AI/CS Reasoning & Engineering
HLE-Verified (50 questions) + FeatureBench (20 tasks)
T2Math and Proof
FormalMATH
T3Scientific Discovery
TDC ADMET + Matbench Discovery
AI/CS Reasoning & Engineering
Can AI systems produce verifiable improvements in expert-level cross-disciplinary reasoning and real software engineering? 8 reference papers provided including 3 provocative findings on reasoning limitations.
Benchmarks
HLE-Verified (50 questions)
Humanity's Last Exam — Verified. 50 questions stratified across math/physics, CS/logic, bio/chem, social science, and cross-disciplinary.

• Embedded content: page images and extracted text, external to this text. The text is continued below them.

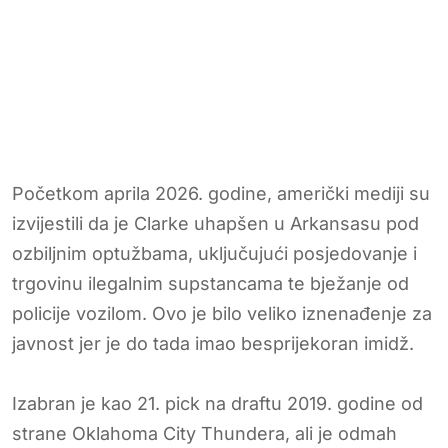
Početkom aprila 2026. godine, američki mediji su
izvijestili da je Clarke uhapšen u Arkansasu pod
ozbiljnim optužbama, uključujući posjedovanje i
trgovinu ilegalnim supstancama te bježanje od
policije vozilom. Ovo je bilo veliko iznenađenje za
javnost jer je do tada imao besprijekoran imidž.
Izabran je kao 21. pick na draftu 2019. godine od
strane Oklahoma City Thundera, ali je odmah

SOTA: Gemini 3.1 Pro ~45%.
FeatureBench (20 tasks)
Agentic coding for complex feature development. 20 tasks from 13 Docker images across 24 Python repos. SOTA: GPT-5.1-Codex 12.5%.
Math and Proof
Test formal mathematical reasoning and proof generation. Systems must produce machine-verifiable proofs in Lean4, not just natural language solutions. This track has zero tolerance for fabrication -- proofs either verify or they do not.
Benchmarks
FormalMATH
50 problems from undergraduate to research-level mathematics. Each problem requires a complete formal proof in Lean4 that type-checks successfully.
Scientific Discovery
Evaluate AI systems on real scientific prediction tasks. This track requires systems to make quantitative predictions on held-out data, combining domain knowledge with computational methods. No room for fabrication -- predictions are scored against ground truth.
Benchmarks
TDC ADMET
5 ADMET endpoints (Caco-2 permeability, hERG inhibition, Microsomal clearance, Lipophilicity, Solubility). Systems predict molecular properties from SMILES strings.
Matbench Discovery
Materials property prediction. Systems predict formation energy and stability of inorganic crystals from structure data.
Common to All Tracks
Integrity Verification
All submissions pass through the 4-layer integrity system. Docker sandboxing ensures reproducibility. CAS (Claim Accuracy Score) must be above 0.5 to qualify for ranking.
Dual Score
Final ranking uses DualScore = RawScore x CAS. A system that scores 90% on the task but has CAS of 0.3 gets a DualScore of 27, ranked below a system that scores 60% with CAS of 0.9 (DualScore 54).